Member, Lagos State House of Assembly
- Incumbent
- Assumed office 2011
- Constituency: Epe Constituency I

Personal details
- Born: May 29, 1963 (age 63)
- Party: All Progressives Congress (APC)
- Spouse: Alhaja Adenike Tobun
- Education: Lagos State Polytechnic (HND) Lagos State University (MBA, MLS)
- Occupation: Politician, Administrator
- Website: Lagos Assembly Profile

= Abiodun Tobun =

Nigerian politician

Abiodun Mustainu Tobun (born 1963) is a Nigerian politician and administrator who currently serves as a member of the Lagos State House of Assembly, representing Epe Constituency I under the platform of the All Progressives Congress (APC).

== Early life and education ==
Abiodun Tobun was born in 1963 the Epe Division of Lagos State. He began his primary education at St. Theresa Primary School, Epe (1970–1976), and proceeded to Epe Grammar School for his secondary education (1977–1982).

He pursued higher education at Lagos State Polytechnic, Ikorodu, where he studied Agricultural Economics and Extension Management, obtaining a Higher National Diploma (HND) with Upper Credit in 1990. He later furthered his education at Lagos State University (LASU), earning a Master of Business Administration (MBA) with a specialization in Human Resources Management in 1999, and subsequently a Master in Legal Studies (MLS) in 2003.

==Career==
===Civil Service===
Before joining active politics, Tobun had a distinguished career in the Lagos State Civil Service. He started as a storekeeper at Epe General Hospital and rose through the ranks in the Local Government Service Commission. He eventually retired voluntarily in 2010 as a Head of Department (HOD) for Agriculture, Rural and Social Development to pursue a career in politics.

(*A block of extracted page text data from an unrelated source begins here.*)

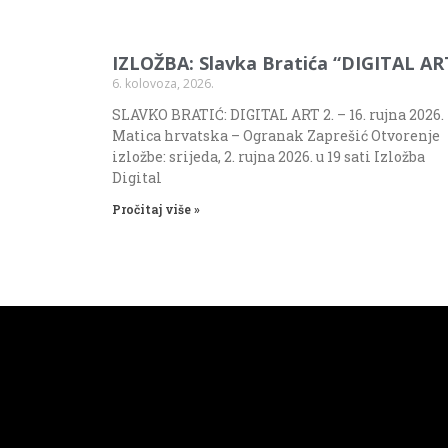
IZLOŽBA: Slavka Bratića “DIGITAL AR
6. kolovoza, 2026.
SLAVKO BRATIĆ: DIGITAL ART 2. – 16. rujna 2026.
Matica hrvatska – Ogranak Zaprešić Otvorenje
izložbe: srijeda, 2. rujna 2026. u 19 sati Izložba
Digital
Pročitaj više »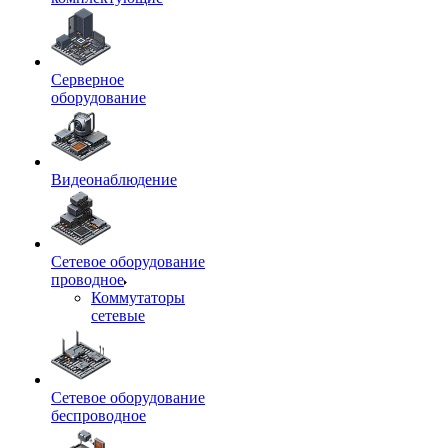
Серверное
оборудование
Видеонаблюдение
Сетевое оборудование
проводное
Коммутаторы
сетевые
Сетевое оборудование
беспроводное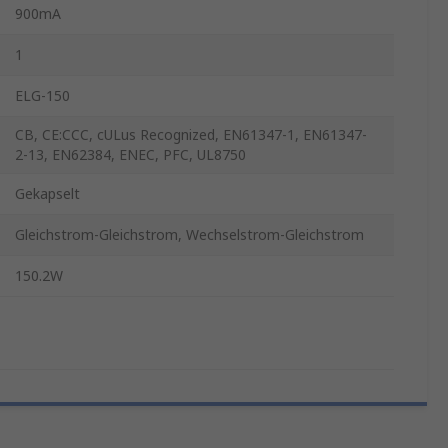
900mA
1
ELG-150
CB, CE:CCC, cULus Recognized, EN61347-1, EN61347-
2-13, EN62384, ENEC, PFC, UL8750
Gekapselt
Gleichstrom-Gleichstrom, Wechselstrom-Gleichstrom
150.2W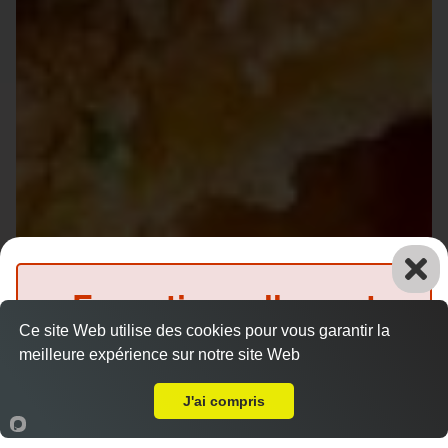
Exceptionnellement
Ce site Web utilise des cookies pour vous garantir la
fermé
meilleure expérience sur notre site Web
Livraison sur Guécélard
(Précommande possible)
J'ai compris
Accueil
Panier
Compte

During his civil service years, he was an active unionist, serving as the Branch Chairman of the Nigeria Union of Local Government Employees (NULGE) for Alimosho Local Government and later as the first management staff to become a NULGE Chairman in Lagos State.

===Political Career===
Tobun was first elected into the Lagos State House of Assembly in 2011 to represent Epe Constituency I. He has been re-elected in three subsequent elections (2015, 2019, and 2023), making him a fourth-term serving member of the Assembly.

Over his legislative tenure, he has held several key leadership positions:

- 2011–2015: Chairman, House Committee on Environment.

- 2015–2023: Chairman, House Committee on Works and Infrastructure.

- 2023–Present: Chairman, House Committee on Commerce, Trade, Investment, and Cooperative.

In 2023, prior to the inauguration of the 10th Assembly, Tobun declared his intention to run for the Speakership of the House, emphasizing the need for a change in leadership, though the incumbent Speaker, Mudashiru Obasa, was eventually re-elected.

==Awards and Recognition==
Hon. Tobun holds several traditional titles, including the Balogun of Epe Land, a title conferred upon him by the traditional rulers of Epe Kingdom in recognition of his contributions to the development of the division.